Vervolgens trok Carlo een mechanisme uit de rolstoel, drukte op een paar knoppen en daar bewoog de rolstoel langs een soort ladder naar boven. Eenmaal boven zetten Carlo en ik ons schrap. We duwden de rolstoel met al onze kracht naar boven, naar de weg en voorkwamen zo dat mevrouw met rolstoel en al het dal in zou rollen.

Bij de auto aangekomen, deed Carlo de achterdeuren open. Ik hield ondertussen de rolstoel met mevrouw stevig vast. Carlo trok aan een hendel en daar schoof een vloer naar buiten met daarop een nog veel grotere rolstoel.
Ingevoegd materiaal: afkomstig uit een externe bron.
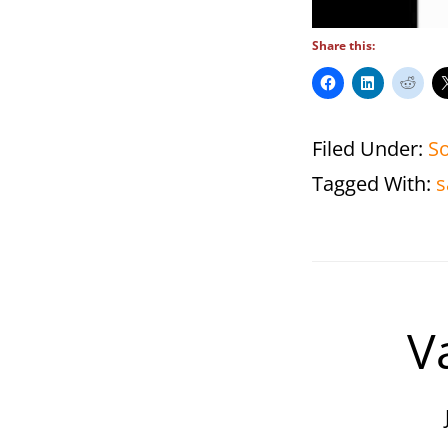
Share this:
Filed Under:
S
Tagged With:
s
V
We trokken de tweede rolstoel de straat op en zetten hem naast die waar mevrouw in zat. Carlo nam haar weer onder de oksels beet en verhuisde haar naar de grote rolstoel. Ik hield die weer vast en schoof hem weer onder haar zitvlak.

Vervolgens haalde Carlo de hendel weer over en bewoog de vloer met de mevrouw in rolstoel erop omhoog en daarna de auto in. De rolstoelwielen werden vastgezet in een soort rails, de deuren gingen dicht en we konden vertrekken.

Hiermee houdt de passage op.